> [Given information]:
● ● ● ●
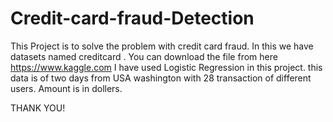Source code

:# Credit-card-fraud-Detection

This Project is to solve the problem with credit card fraud.
In this we have datasets named creditcard .
You can download the file from here https://www.kaggle.com I have used Logistic Regression in this project. this data is of two days from USA washington with 28 transaction of different users. Amount is in dollers.

THANK YOU!
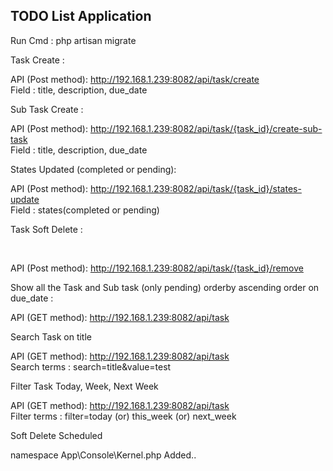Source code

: 
## TODO List Application

Run Cmd : php artisan migrate

<p> Task Create : </p>

 API (Post method): http://192.168.1.239:8082/api/task/create <br>
  Field : title, description, due_date

<p> Sub Task Create : </p>

 API (Post method): http://192.168.1.239:8082/api/task/{task_id}/create-sub-task <br>
  Field : title, description, due_date

<p> States Updated (completed or pending): </p>

API (Post method): http://192.168.1.239:8082/api/task/{task_id}/states-update <br>
Field : states(completed or pending)

<p> Task Soft Delete : </p> <br>

API (Post method): http://192.168.1.239:8082/api/task/{task_id}/remove <br>

<p> Show all the Task and Sub task (only pending) orderby ascending order on due_date : </p>

API (GET method): http://192.168.1.239:8082/api/task <br>

<p> Search Task on title </p>
 
API (GET method): http://192.168.1.239:8082/api/task <br>
Search terms : search=title&value=test

<p> Filter Task Today, Week, Next Week </p>

API (GET method): http://192.168.1.239:8082/api/task <br>
Filter terms : filter=today (or) this_week (or) next_week

<p> Soft Delete Scheduled </p> 
  namespace App\Console\Kernel.php Added..
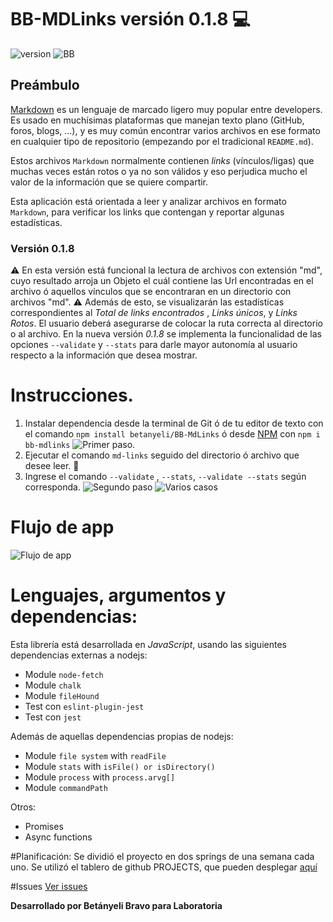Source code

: # BB-MDLinks versión 0.1.8 :computer:
![version](https://img.shields.io/github/tag/betanyeli/BB-MdLinks.svg)
![BB](img/logo.JPG)

## Preámbulo

[Markdown](https://es.wikipedia.org/wiki/Markdown) es un lenguaje de marcado
ligero muy popular entre developers. Es usado en muchísimas plataformas que
manejan texto plano (GitHub, foros, blogs, ...), y es muy común
encontrar varios archivos en ese formato en cualquier tipo de repositorio
(empezando por el tradicional `README.md`).

Estos archivos `Markdown` normalmente contienen _links_ (vínculos/ligas) que
muchas veces están rotos o ya no son válidos y eso perjudica mucho el valor de
la información que se quiere compartir.

Esta aplicación está orientada a leer y analizar archivos
en formato `Markdown`, para verificar los links que contengan y reportar
algunas estadísticas.

### Versión 0.1.8

:warning: En esta versión  está funcional la lectura de archivos con extensión "md", cuyo resultado arroja un Objeto el cuál contiene las Url encontradas en el archivo ó aquellos vínculos que se encontraran en un directorio con archivos "md". :warning: Además de esto, se visualizarán las estadísticas correspondientes al *Total de links encontrados* , *Links únicos*, y *Links Rotos*.
El usuario deberá asegurarse de colocar la ruta correcta al directorio o al archivo.
En la nueva versión *0.1.8* se implementa la funcionalidad de las opciones `--validate` y `--stats` para darle mayor autonomía al usuario respecto a la información que desea mostrar.

# Instrucciones.

1. Instalar dependencia desde la terminal de Git ó de tu editor de texto con el comando `npm install betanyeli/BB-MdLinks` ó desde 
[NPM](https://www.npmjs.com/package/bb-mdlinks) con ` npm i bb-mdlinks `
![Primer paso](img/InstallNpm.JPG).
2. Ejecutar el comando `md-links` seguido del directorio ó archivo que desee leer. :file_folder:
3. Ingrese el comando `--validate` , `--stats`, `--validate --stats` según corresponda.
![Segundo paso](img/app1.JPG)
![Varios casos](img/app2.JPG)

# Flujo de app
![Flujo de app](img/flujo.JPG)

# Lenguajes, argumentos y dependencias:
Esta librería está desarrollada en *JavaScript*, usando las siguientes dependencias externas a nodejs:
- Module `node-fetch`
- Module `chalk`
- Module `fileHound`
- Test con `eslint-plugin-jest`
- Test con `jest`

Además de aquellas dependencias propias de nodejs:
- Module `file system` with `readFile`
- Module `stats` with `isFile() or isDirectory()`
- Module `process` with `process.arvg[]`
- Module `commandPath`

Otros:
- Promises
- Async functions



#Planificación:
Se dividió el proyecto en dos springs de una semana cada uno.
Se utilizó el tablero de github PROJECTS, que pueden desplegar [aquí](https://github.com/betanyeli/BB-MdLinks/projects)

#Issues
[Ver issues](https://github.com/betanyeli/BB-MdLinks/issues)

**Desarrollado por Betányeli Bravo para Laboratoria**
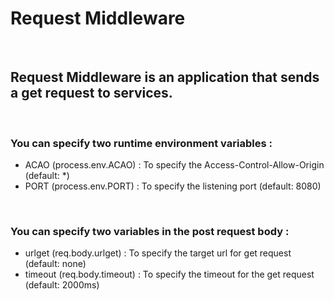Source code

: # Request Middleware
&nbsp;

## Request Middleware is an application that sends a get request to services.
&nbsp;

### You can specify two runtime environment variables :

* ACAO (process.env.ACAO) : To specify the Access-Control-Allow-Origin (default: *)
* PORT (process.env.PORT) : To specify the listening port (default: 8080)
<br/>

### You can specify two variables in the post request body :

* urlget (req.body.urlget) : To specify the target url for get request (default: none)
* timeout (req.body.timeout) : To specify the timeout for the get request (default: 2000ms)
● ● ● ●
> [Activity]: Copy the data from the line with "Bravo para Laboratoria**" to the line with "### You can specify two variables", including both of those lines, and leave the pictures out.

> [Result for this task]:
**Desarrollado por Betányeli Bravo para Laboratoria**
Source code

: # Request Middleware
&nbsp;

## Request Middleware is an application that sends a get request to services.
&nbsp;

### You can specify two runtime environment variables :

* ACAO (process.env.ACAO) : To specify the Access-Control-Allow-Origin (default: *)
* PORT (process.env.PORT) : To specify the listening port (default: 8080)
<br/>

### You can specify two variables in the post request body :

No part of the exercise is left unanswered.